* _SOURCE TEXT_
Solenoid actuator assembly

Abstract

An armature assembly is provided for use in a solenoid actuator assembly having an energizable coil. The solenoid actuator assembly includes a housing and a bore disposed in the housing. The armature assembly has an outer surface and is positioned in the bore for axial sliding movement. The armature assembly has an outer surface which is of a diameter significantly less than a diameter of the bore and defines a fluid passage through the bore. Sleeve bearings are positioned at preselected spaced locations within the bore and extends about and in contact with a shaft of the armature assembly.

Description

TECHNICAL FIELD

The present invention is related to a solenoid actuator assembly more particularly to a proportional solenoid actuator assembly having an armature assembly longitudinally movable in spaced bearings and in a housing bore which larger than an armature of the armature assembly.

* _DIRECTIVE A_
Using the solenoid text, please explain in one to three sentences why the armature's outer diameter is made significantly smaller than the bore's diameter.
The rows have nothing to do with the solenoid text.

* _ITEMS_
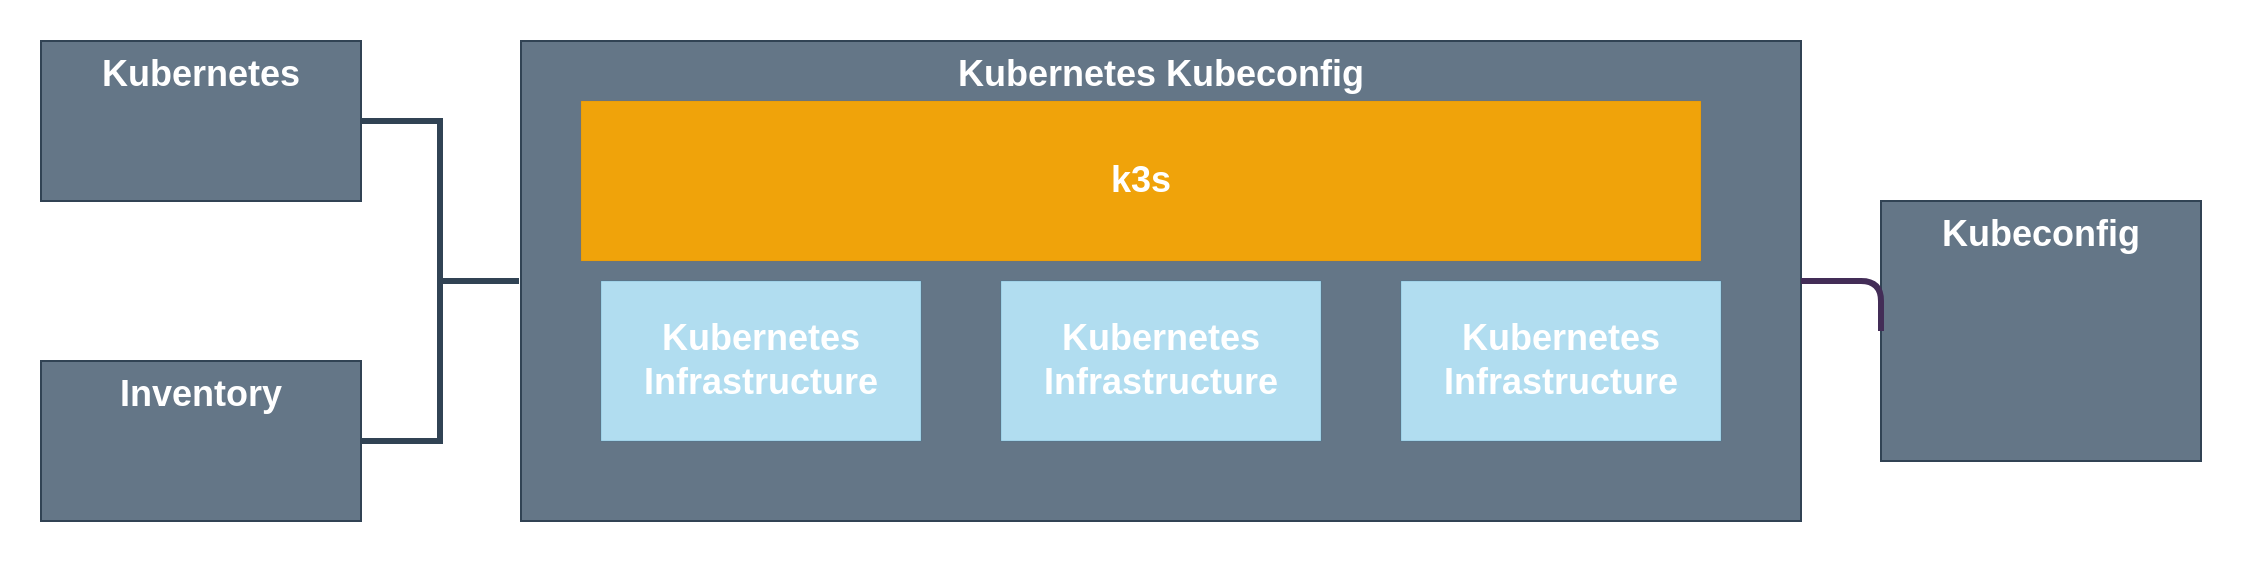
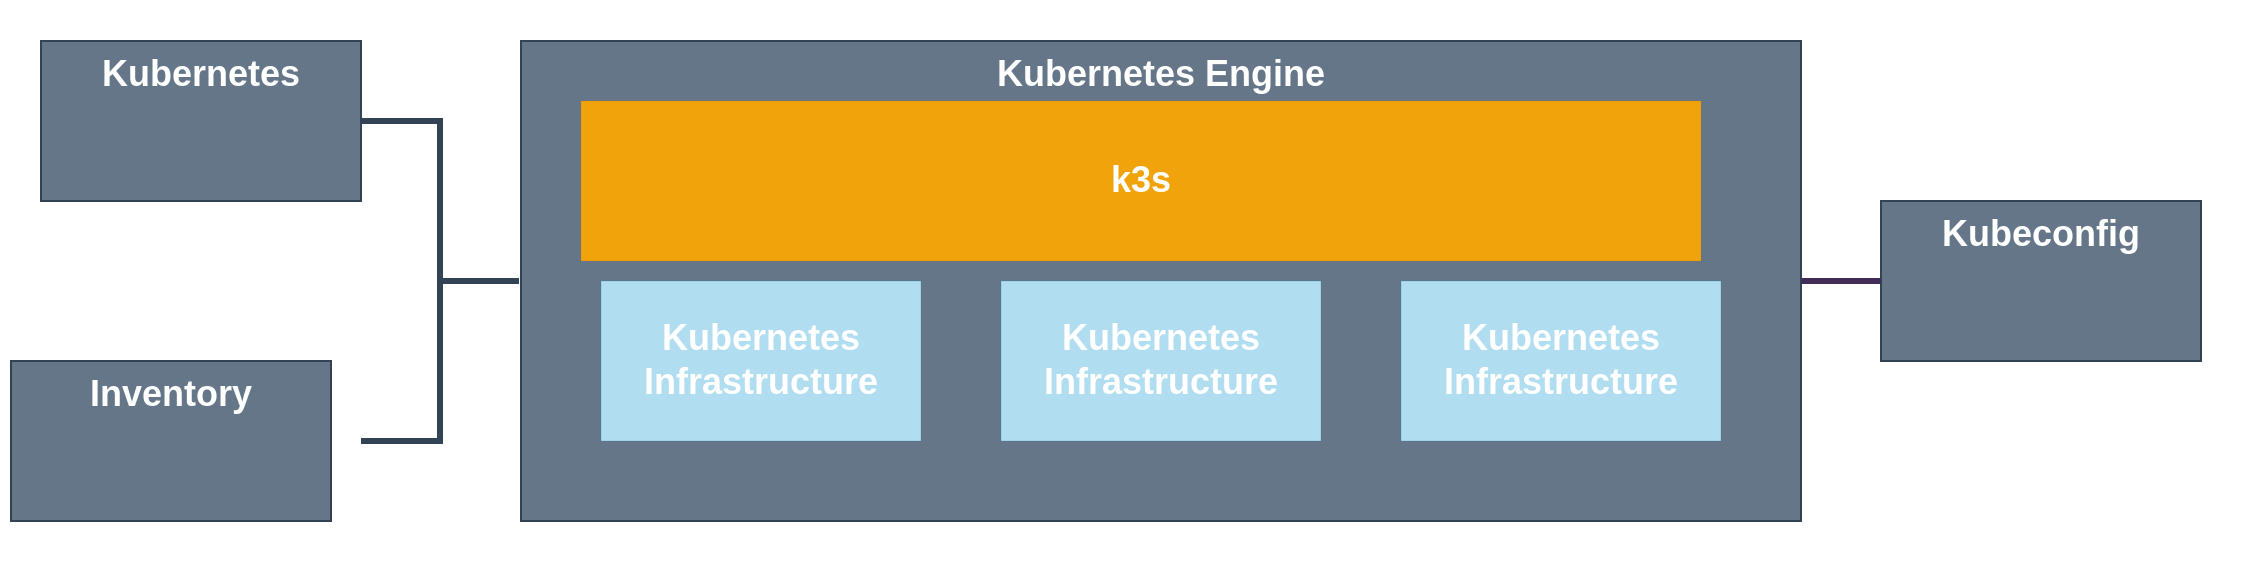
  <mxCell id="0" />
  <mxCell id="1" parent="0" />
- <mxCell id="2" value="Kubernetes Kubeconfig" style="verticalLabelPosition=middle;verticalAlign=top;html=1;shape=mxgraph.basic.rect;fillColor2=none;strokeWidth=1;size=20;indent=5;shadow=0;fontSize=18;fillColor=#647687;strokeColor=#314354;labelPosition=center;align=center;horizontal=1;fontStyle=1;sketch=0;fontColor=#ffffff;" parent="1" vertex="1"><mxGeometry x="260" y="20" width="640" height="240" as="geometry" /></mxCell>
+ <mxCell id="2" value="Kubernetes Engine" style="verticalLabelPosition=middle;verticalAlign=top;html=1;shape=mxgraph.basic.rect;fillColor2=none;strokeWidth=1;size=20;indent=5;shadow=0;fontSize=18;fillColor=#647687;strokeColor=#314354;labelPosition=center;align=center;horizontal=1;fontStyle=1;sketch=0;fontColor=#ffffff;" parent="1" vertex="1"><mxGeometry x="260" y="20" width="640" height="240" as="geometry" /></mxCell>
  <mxCell id="3" value="" style="strokeWidth=3;html=1;shape=mxgraph.flowchart.annotation_2;align=left;labelPosition=right;pointerEvents=1;shadow=0;fontSize=18;fontColor=#ffffff;fillColor=#647687;direction=west;strokeColor=#314354;" parent="1" vertex="1"><mxGeometry x="180" y="60" width="79" height="160" as="geometry" /></mxCell>
  <mxCell id="4" value="Kubernetes" style="verticalLabelPosition=middle;verticalAlign=top;html=1;shape=mxgraph.basic.rect;fillColor2=none;strokeWidth=1;size=20;indent=0;shadow=0;sketch=0;fontSize=18;fontColor=#ffffff;fillColor=#647687;strokeColor=#314354;labelPosition=center;align=center;fontStyle=1" parent="1" vertex="1"><mxGeometry x="20" y="20" width="160" height="80" as="geometry" /></mxCell>
- <mxCell id="5" value="Inventory" style="verticalLabelPosition=middle;verticalAlign=top;html=1;shape=mxgraph.basic.rect;fillColor2=none;strokeWidth=1;size=27.64;indent=100;shadow=0;sketch=0;fontSize=18;fontColor=#ffffff;fillColor=#647687;strokeColor=#314354;labelPosition=center;align=center;fontStyle=1" parent="1" vertex="1"><mxGeometry x="20" y="180" width="160" height="80" as="geometry" /></mxCell>
+ <mxCell id="5" value="Inventory" style="verticalLabelPosition=middle;verticalAlign=top;html=1;shape=mxgraph.basic.rect;fillColor2=none;strokeWidth=1;size=27.64;indent=100;shadow=0;sketch=0;fontSize=18;fontColor=#ffffff;fillColor=#647687;strokeColor=#314354;labelPosition=center;align=center;fontStyle=1" parent="1" vertex="1"><mxGeometry x="5" y="180" width="160" height="80" as="geometry" /></mxCell>
  <mxCell id="6" value="Kubernetes &lt;br&gt;Infrastructure" style="verticalLabelPosition=middle;verticalAlign=middle;html=1;shape=mxgraph.basic.rect;fillColor2=none;strokeWidth=0;size=20;indent=5;shadow=0;sketch=0;fontSize=18;fillColor=#b1ddf0;strokeColor=#10739e;labelPosition=center;align=center;fontStyle=1;fontColor=#FFFFFF;" parent="1" vertex="1"><mxGeometry x="300" y="140" width="160" height="80" as="geometry" /></mxCell>
  <mxCell id="7" value="Kubernetes&lt;br&gt;Infrastructure" style="verticalLabelPosition=middle;verticalAlign=middle;html=1;shape=mxgraph.basic.rect;fillColor2=none;strokeWidth=0;size=20;indent=5;shadow=0;sketch=0;fontSize=18;fillColor=#b1ddf0;strokeColor=#10739e;labelPosition=center;align=center;fontStyle=1;fontColor=#FFFFFF;" parent="1" vertex="1"><mxGeometry x="700" y="140" width="160" height="80" as="geometry" /></mxCell>
  <mxCell id="8" value="Kubernetes&lt;br&gt;Infrastructure" style="verticalLabelPosition=middle;verticalAlign=middle;html=1;shape=mxgraph.basic.rect;fillColor2=none;strokeWidth=0;size=20;indent=5;shadow=0;sketch=0;fontSize=18;fillColor=#b1ddf0;strokeColor=#10739e;labelPosition=center;align=center;fontStyle=1;fontColor=#FFFFFF;" parent="1" vertex="1"><mxGeometry x="500" y="140" width="160" height="80" as="geometry" /></mxCell>
- <mxCell id="9" value="Kubeconfig" style="verticalLabelPosition=middle;verticalAlign=top;html=1;shape=mxgraph.basic.rect;fillColor2=none;strokeWidth=1;size=0;indent=100;shadow=0;sketch=0;fontSize=18;fontColor=#ffffff;fillColor=#647687;strokeColor=#314354;labelPosition=center;align=center;fontStyle=1" parent="1" vertex="1"><mxGeometry x="940" y="100" width="160" height="130" as="geometry" /></mxCell>
+ <mxCell id="9" value="Kubeconfig" style="verticalLabelPosition=middle;verticalAlign=top;html=1;shape=mxgraph.basic.rect;fillColor2=none;strokeWidth=1;size=0;indent=100;shadow=0;sketch=0;fontSize=18;fontColor=#ffffff;fillColor=#647687;strokeColor=#314354;labelPosition=center;align=center;fontStyle=1" parent="1" vertex="1"><mxGeometry x="940" y="100" width="160" height="80" as="geometry" /></mxCell>
  <mxCell id="10" value="" style="html=1;fontSize=18;fontColor=#FFFFFF;endArrow=none;endFill=0;strokeWidth=3;entryX=0;entryY=0.5;entryDx=0;entryDy=0;entryPerimeter=0;fillColor=#76608a;strokeColor=#432D57;" parent="1" target="9" edge="1"><mxGeometry width="100" relative="1" as="geometry"><mxPoint x="900" y="140" as="sourcePoint" /><mxPoint x="1000" y="140" as="targetPoint" /><Array as="points"><mxPoint x="940" y="140" /></Array></mxGeometry></mxCell>
  <mxCell id="11" value="k3s" style="verticalLabelPosition=middle;verticalAlign=middle;html=1;shape=mxgraph.basic.rect;fillColor2=none;strokeWidth=0;size=20;indent=5;shadow=0;sketch=0;fontSize=18;fillColor=#f0a30a;strokeColor=#BD7000;labelPosition=center;align=center;fontStyle=1;fontColor=#FFFFFF;" parent="1" vertex="1"><mxGeometry x="290" y="50" width="560" height="80" as="geometry" /></mxCell>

* _DIRECTIVE B_
Report every line of the rows that holds the string "Inventory", matching case exactly.

* _FINISHED ANSWER A_
The armature's outer surface has a diameter significantly less than the bore's. This gap defines a fluid passage through the bore.

* _FINISHED ANSWER B_
- <mxCell id="5" value="Inventory" style="verticalLabelPosition=middle;verticalAlign=top;html=1;shape=mxgraph.basic.rect;fillColor2=none;strokeWidth=1;size=27.64;indent=100;shadow=0;sketch=0;fontSize=18;fontColor=#ffffff;fillColor=#647687;strokeColor=#314354;labelPosition=center;align=center;fontStyle=1" parent="1" vertex="1"><mxGeometry x="20" y="180" width="160" height="80" as="geometry" /></mxCell>
+ <mxCell id="5" value="Inventory" style="verticalLabelPosition=middle;verticalAlign=top;html=1;shape=mxgraph.basic.rect;fillColor2=none;strokeWidth=1;size=27.64;indent=100;shadow=0;sketch=0;fontSize=18;fontColor=#ffffff;fillColor=#647687;strokeColor=#314354;labelPosition=center;align=center;fontStyle=1" parent="1" vertex="1"><mxGeometry x="5" y="180" width="160" height="80" as="geometry" /></mxCell>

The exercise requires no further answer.